Minimizing post-harvest times

Minimizing post-harvest times

By Valentina Vesely, Head of R&D at Johnson Industrial Projects.

Time is one of the main factors in the deterioration of cherries during post-harvest. Controlling the times of the processes will be key if we seek to improve the condition of the arrival of cherries at their destination, and we must set it as one of the main objectives in the planning of the following season.

As we know, post-harvest is a process that is made up of different stages and in each of them the fruit is exposed to different environmental conditions and different waiting times. Thus, in each stage the fruit is exposed to different levels of deterioration, mainly due to metabolic activity and dehydration. To implement improvements in the post-harvest process, then, we must first identify what these stages are, then characterize them and finally make decisions focused on adopting management or modifications that allow minimizing the deterioration of the fruit in each of them.

We have already identified the stages that are part of the post-harvest process. In each of them, the fruit is subject to variable waiting times, which depend on the reality of each field, each processing plant, and in some cases also on the date and time, since the bottlenecks that occur in some stages of this process are generated by the high load of fruit to be processed that occurs at the time. peak of the harvest. The average waiting times per stage are:

(1) Harvest: 1 – 2 hours 

(2) Field storage: 3 – 6 hours

(3) Land transportation (from field to processing plant): 1 – 3 hours

(4) Reception at processing plant:  3 hours

(5) Raw material chamber (waiting for processing): 2 – 5 days

(6) Maritime transport (to export destination): 30 days

To demonstrate the importance of time as a determining factor in fruit deterioration during post-harvest, we conducted a trial in which the post-harvest time was kept to a minimum, from harvest to packing of the cherries. The fruit was then stored in cold storage for 30 days, simulating a trip to the destination, as shown in Figure 1. This trial was conducted with 4 varieties of cherries (Bing, Lapins, Santina and Sweetheart), and with fruit harvested at two different times: AM (harvest at 8:30) and PM (harvest at 12:30).

Figure 1

Figure 1. Stages of the post-harvest process of cherries.
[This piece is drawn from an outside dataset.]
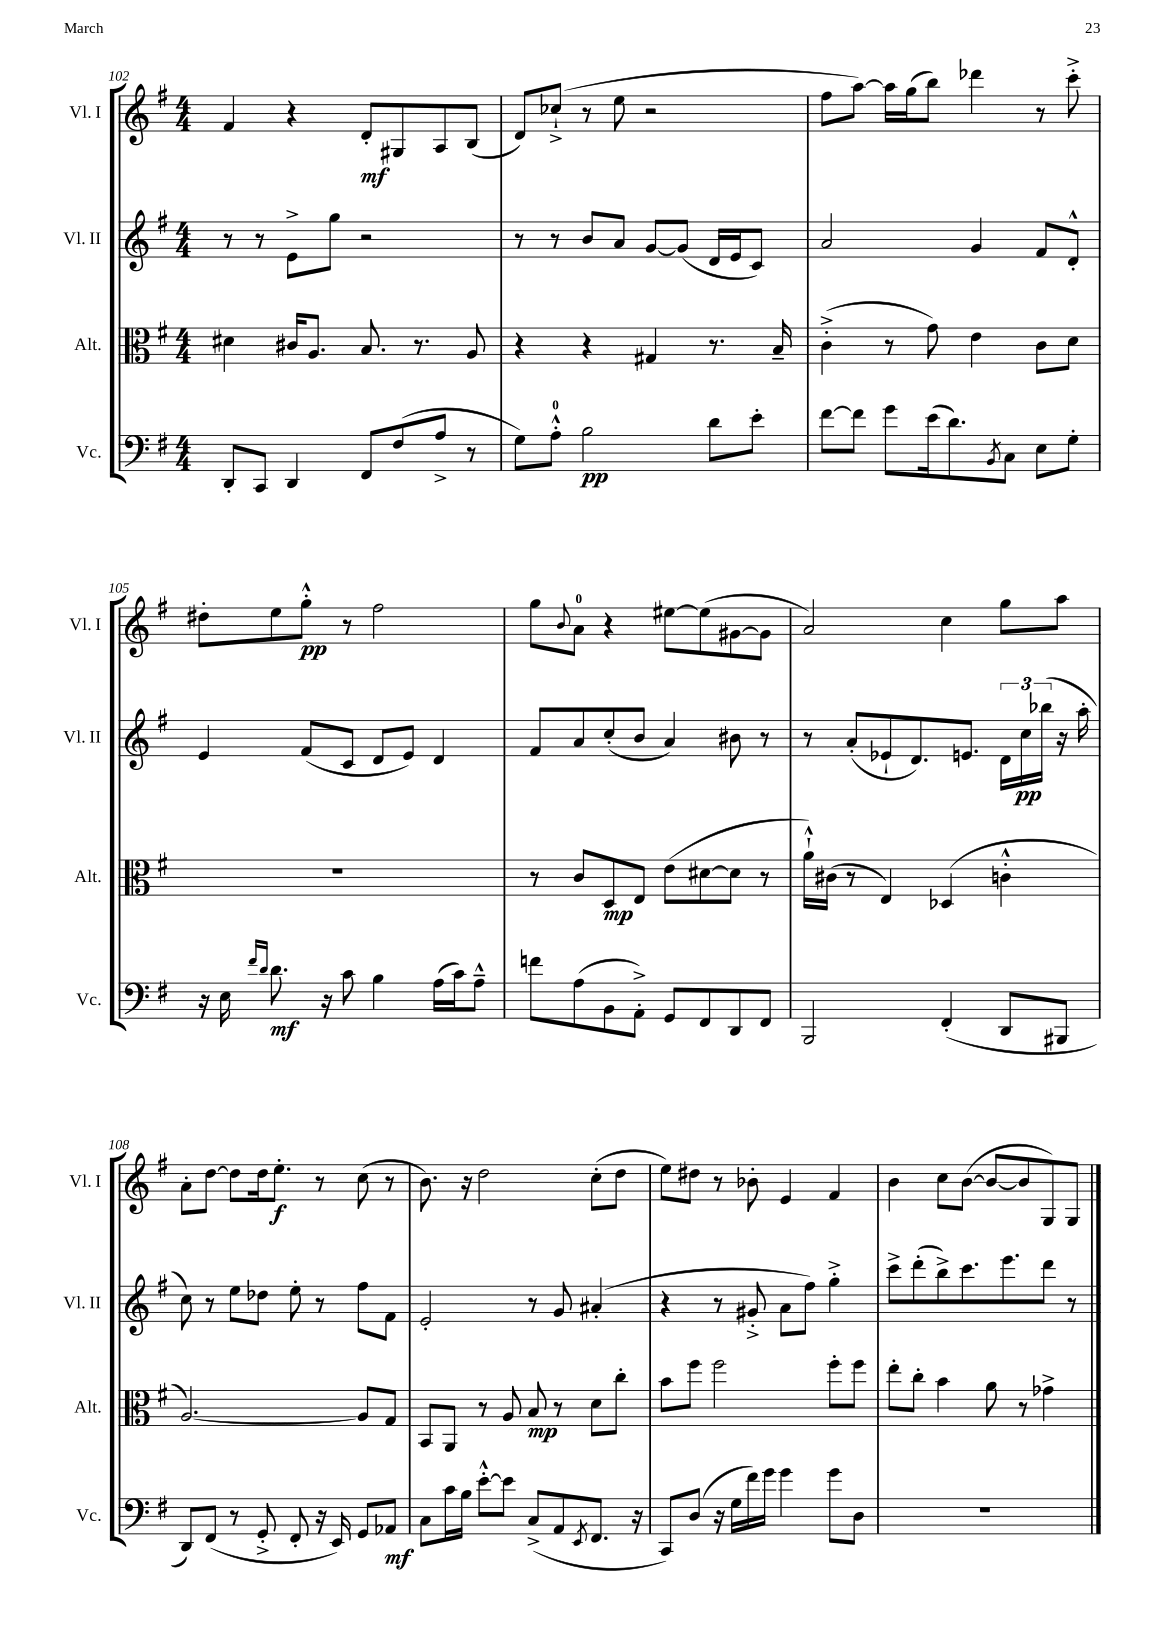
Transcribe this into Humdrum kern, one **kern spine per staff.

For the test, the first five stages (harvest, field collection, transport to the processing plant, reception at the plant and storage in the raw material chamber) were carried out in just 1 hour and then a trip to the destination was simulated by storing the fruit for 30 days in a cold chamber.

After 30 days of cold storage, the fruit was subjected to evaluations in which the total weight loss and the condition of the pedicel were determined.

Regarding the weight loss of cherries, the results (Figure 2) showed a very low total weight loss in all cases, fluctuating between 0.02% and 0.17%. Additionally, differences were observed between varieties, with greater weight losses identified in Santina and lesser in Bing. Similarly, a lower weight loss was observed in the fruit harvested in the morning compared to the fruit harvested at midday.

For evaluations of pedicel condition at box opening, cherries were classified into four categories according to the level of pedicel dehydration: healthy pedicels (less than 25% of their surface browned), pedicel with moderate dehydration (pedicel browning between 25% and 75%), completely browned pedicel (browning surface greater than 75%), and fruit without pedicels. The results (Figure 3) showed a high percentage of completely green pedicels, ranging from 50% of the total for the Bing variety to 100% of green pedicels for Santina. Between 0 and 40% of pedicels with moderate dehydration were observed (depending on the variety) and less than 1% of pedicels with severe dehydration.

The results of this trial show how valuable time is and how important it is to control the periods during which the fruit is subjected to waiting during post-harvest. If waiting times are reduced to a minimum, dehydration of the cherry will also be minimal and the condition upon arrival at destination will be optimal.

Figure 2

Figure 2. Weight loss from harvest to opening of boxes after 30 days of cold storage following minimum time in the pre-harvest stages of Bing, Lapins, Santina and Sweetheart cherries harvested at 8:30 a.m. (AM) and 12:30 p.m. (PM).

Figure 3

Figure 3. Pedicel condition after 30 days of cold storage of Bing, Lapins, Santina and Sweetheart cherries harvested at 8:30 a.m. (AM) and 12:30 p.m. (PM), after minimal time in the previous stages of post-harvest.